(Records from a data source)

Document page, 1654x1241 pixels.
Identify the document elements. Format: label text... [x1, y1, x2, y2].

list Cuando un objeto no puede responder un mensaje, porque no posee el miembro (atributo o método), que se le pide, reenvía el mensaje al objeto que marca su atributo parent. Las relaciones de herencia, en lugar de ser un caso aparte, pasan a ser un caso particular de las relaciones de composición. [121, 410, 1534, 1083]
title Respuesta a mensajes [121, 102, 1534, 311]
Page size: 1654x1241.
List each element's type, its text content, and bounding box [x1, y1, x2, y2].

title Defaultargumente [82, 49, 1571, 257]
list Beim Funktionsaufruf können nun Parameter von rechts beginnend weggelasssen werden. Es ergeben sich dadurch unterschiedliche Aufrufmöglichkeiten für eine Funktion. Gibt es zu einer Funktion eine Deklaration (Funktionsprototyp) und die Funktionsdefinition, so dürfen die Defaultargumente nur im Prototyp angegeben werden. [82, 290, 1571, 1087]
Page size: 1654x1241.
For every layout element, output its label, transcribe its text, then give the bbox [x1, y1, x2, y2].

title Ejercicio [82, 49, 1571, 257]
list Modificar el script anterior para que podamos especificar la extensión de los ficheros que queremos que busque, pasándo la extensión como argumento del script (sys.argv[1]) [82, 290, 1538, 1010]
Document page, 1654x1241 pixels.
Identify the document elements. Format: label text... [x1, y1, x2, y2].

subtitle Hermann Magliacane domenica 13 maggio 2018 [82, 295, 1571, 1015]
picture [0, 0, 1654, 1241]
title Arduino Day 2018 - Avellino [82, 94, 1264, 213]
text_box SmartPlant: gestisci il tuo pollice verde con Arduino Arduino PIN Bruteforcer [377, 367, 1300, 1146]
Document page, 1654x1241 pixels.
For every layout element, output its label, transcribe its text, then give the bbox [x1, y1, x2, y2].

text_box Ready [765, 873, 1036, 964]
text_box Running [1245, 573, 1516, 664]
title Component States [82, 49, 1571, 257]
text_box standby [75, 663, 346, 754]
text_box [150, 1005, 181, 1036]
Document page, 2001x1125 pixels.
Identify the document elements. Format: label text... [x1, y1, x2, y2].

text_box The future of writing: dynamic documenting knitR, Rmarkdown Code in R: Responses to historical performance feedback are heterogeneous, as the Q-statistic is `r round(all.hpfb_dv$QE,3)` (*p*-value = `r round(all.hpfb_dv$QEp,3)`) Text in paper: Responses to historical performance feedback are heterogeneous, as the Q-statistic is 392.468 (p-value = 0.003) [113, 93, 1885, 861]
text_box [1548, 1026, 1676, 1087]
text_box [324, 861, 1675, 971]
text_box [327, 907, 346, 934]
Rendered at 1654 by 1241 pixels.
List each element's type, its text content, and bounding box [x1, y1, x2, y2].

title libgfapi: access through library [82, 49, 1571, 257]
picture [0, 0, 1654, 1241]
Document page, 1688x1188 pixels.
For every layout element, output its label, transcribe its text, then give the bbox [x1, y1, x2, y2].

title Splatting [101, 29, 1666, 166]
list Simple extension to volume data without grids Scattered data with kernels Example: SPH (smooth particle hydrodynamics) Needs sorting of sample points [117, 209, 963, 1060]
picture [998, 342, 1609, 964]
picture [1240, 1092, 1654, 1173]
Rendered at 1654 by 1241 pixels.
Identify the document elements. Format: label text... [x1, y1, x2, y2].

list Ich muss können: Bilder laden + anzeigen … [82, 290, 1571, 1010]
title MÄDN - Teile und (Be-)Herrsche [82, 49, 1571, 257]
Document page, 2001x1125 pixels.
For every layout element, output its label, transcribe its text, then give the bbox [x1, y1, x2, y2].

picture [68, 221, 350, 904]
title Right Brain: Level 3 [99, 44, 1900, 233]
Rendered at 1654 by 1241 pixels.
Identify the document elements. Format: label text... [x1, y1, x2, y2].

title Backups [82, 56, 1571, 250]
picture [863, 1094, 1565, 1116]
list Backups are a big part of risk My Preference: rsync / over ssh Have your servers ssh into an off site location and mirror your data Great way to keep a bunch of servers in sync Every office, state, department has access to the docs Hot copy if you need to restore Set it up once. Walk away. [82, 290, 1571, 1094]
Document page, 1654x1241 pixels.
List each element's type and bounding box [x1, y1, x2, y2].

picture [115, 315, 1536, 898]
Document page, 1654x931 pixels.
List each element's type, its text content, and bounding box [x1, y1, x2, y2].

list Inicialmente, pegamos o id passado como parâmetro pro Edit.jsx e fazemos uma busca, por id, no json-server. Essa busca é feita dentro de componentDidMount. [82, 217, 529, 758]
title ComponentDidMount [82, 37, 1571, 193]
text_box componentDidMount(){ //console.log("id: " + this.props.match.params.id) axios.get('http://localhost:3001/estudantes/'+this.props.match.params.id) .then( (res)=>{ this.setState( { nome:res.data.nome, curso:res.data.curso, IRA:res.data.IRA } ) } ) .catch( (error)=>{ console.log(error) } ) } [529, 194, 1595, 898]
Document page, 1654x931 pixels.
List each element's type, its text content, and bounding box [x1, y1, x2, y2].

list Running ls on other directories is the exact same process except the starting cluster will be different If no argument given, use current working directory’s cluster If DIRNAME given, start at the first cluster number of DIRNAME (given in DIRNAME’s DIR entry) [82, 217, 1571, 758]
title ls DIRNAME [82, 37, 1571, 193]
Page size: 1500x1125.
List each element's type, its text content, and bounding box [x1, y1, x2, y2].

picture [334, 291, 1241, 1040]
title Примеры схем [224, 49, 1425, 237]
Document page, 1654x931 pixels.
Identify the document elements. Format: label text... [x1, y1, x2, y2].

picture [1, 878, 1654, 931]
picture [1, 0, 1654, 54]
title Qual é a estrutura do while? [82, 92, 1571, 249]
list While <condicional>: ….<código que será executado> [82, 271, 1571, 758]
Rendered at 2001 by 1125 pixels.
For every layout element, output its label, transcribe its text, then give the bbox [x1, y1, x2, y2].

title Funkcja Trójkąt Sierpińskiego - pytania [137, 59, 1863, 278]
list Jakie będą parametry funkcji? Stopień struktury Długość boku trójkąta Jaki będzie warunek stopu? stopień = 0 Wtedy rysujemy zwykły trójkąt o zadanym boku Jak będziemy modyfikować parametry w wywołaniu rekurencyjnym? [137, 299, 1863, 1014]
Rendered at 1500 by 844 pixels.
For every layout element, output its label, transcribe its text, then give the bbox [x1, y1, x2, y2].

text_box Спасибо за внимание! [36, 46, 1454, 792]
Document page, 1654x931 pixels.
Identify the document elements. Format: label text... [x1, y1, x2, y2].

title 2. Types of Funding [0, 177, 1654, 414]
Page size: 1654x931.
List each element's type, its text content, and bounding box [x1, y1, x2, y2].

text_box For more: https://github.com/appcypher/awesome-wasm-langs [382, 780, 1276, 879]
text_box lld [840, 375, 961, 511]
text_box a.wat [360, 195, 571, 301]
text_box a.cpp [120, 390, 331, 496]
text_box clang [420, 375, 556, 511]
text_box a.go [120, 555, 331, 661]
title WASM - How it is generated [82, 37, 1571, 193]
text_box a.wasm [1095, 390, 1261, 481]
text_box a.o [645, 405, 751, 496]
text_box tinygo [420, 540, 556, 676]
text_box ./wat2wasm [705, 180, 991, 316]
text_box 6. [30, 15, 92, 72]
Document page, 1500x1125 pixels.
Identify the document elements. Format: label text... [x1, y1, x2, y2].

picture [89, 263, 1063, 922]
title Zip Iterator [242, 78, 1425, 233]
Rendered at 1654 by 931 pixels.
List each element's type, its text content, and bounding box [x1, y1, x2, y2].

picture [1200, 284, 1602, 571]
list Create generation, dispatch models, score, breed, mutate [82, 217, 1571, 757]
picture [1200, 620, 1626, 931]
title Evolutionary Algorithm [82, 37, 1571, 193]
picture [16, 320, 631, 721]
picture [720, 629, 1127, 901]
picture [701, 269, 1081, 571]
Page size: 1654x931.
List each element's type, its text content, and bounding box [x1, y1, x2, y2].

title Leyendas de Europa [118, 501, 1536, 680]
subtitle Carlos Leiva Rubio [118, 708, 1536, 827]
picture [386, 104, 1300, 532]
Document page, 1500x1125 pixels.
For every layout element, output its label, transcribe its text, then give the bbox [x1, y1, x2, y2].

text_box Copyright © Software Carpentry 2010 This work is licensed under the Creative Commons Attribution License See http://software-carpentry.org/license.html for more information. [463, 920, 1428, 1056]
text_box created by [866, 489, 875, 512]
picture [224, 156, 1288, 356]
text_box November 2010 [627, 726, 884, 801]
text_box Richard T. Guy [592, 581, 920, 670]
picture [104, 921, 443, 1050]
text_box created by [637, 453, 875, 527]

* _Task requirements_
Reproduce the records from their start through the line holding "list Cuando un", inclusive, switching "pixels" to "px" and keeping everything else the same.

* _Correct output_
Document page, 1654x1241 px.
Identify the document elements. Format: label text... [x1, y1, x2, y2].

list Cuando un objeto no puede responder un mensaje, porque no posee el miembro (atributo o método), que se le pide, reenvía el mensaje al objeto que marca su atributo parent. Las relaciones de herencia, en lugar de ser un caso aparte, pasan a ser un caso particular de las relaciones de composición. [121, 410, 1534, 1083]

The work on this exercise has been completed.